Document passage:
◇ ◇ ◇ ◇
The value of %x *is* always signed less than or equal to -1. On the last iteration, %call might not be, but the value used in the x.lcssa is the value of the phi, not of the call. Thus, concluding that %x.lcssa <=s -1 seems entirely correct?

fhahn added a comment.May 5 2021, 1:08 PM

I'm confused.

On this example:
inner:

%x = phi i32 [ -1, %outer.header ], [ %call, %inner ]
%call = call i32 @match()
%inner.cond = icmp sgt i32 %call, -1
br i1 %inner.cond, label %inner, label %outer.exiting.1

outer.exiting.1:

%x.lcssa = phi i32 [ %x, %inner ]

The value of %x *is* always signed less than or equal to -1. On the last iteration, %call might not be, but the value used in the x.lcssa is the value of the phi, not of the call. Thus, concluding that %x.lcssa <=s -1 seems entirely correct?

I might be glancing over something, but aren't we continuing the loop if %call >s -1 and exit if `call <=s -1?

So in the iteration before we exit, %call >s -1, hence %x >s -1 in the last iteration. In the last iteration, %call <=s -1, but %x still has the value from the previous iteration.
◇ ◇ ◇ ◇
Copy word for word the part of the code review discussion between "So in the iteration" and "the previous iteration.", inclusive. Work only from the code review discussion above.
◇ ◇ ◇ ◇
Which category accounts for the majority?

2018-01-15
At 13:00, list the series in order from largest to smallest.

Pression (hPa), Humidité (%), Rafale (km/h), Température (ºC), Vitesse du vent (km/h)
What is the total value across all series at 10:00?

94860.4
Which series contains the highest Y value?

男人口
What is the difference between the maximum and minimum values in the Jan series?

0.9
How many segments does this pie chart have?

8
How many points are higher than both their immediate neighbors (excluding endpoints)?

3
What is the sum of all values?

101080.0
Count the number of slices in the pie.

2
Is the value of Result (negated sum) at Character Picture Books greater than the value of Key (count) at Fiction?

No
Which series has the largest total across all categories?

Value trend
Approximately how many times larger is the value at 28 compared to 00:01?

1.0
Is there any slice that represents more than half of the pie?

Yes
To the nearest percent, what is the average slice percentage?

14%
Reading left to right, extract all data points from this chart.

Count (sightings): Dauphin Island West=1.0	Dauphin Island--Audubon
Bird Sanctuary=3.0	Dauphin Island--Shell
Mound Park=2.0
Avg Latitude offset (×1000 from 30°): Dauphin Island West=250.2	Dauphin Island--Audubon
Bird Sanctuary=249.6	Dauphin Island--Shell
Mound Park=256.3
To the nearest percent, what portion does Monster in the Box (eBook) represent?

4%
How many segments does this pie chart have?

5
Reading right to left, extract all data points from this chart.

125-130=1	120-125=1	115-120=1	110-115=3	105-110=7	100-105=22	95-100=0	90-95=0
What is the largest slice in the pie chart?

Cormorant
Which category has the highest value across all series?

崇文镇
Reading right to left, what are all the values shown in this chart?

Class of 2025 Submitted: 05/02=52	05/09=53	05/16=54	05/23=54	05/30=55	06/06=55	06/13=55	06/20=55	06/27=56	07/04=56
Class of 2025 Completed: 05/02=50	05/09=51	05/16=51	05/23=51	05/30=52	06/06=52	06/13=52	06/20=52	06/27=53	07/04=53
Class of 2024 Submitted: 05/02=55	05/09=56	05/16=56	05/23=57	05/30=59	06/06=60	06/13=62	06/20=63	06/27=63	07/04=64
◇ ◇ ◇ ◇
Completed task:
So in the iteration before we exit, %call >s -1, hence %x >s -1 in the last iteration. In the last iteration, %call <=s -1, but %x still has the value from the previous iteration.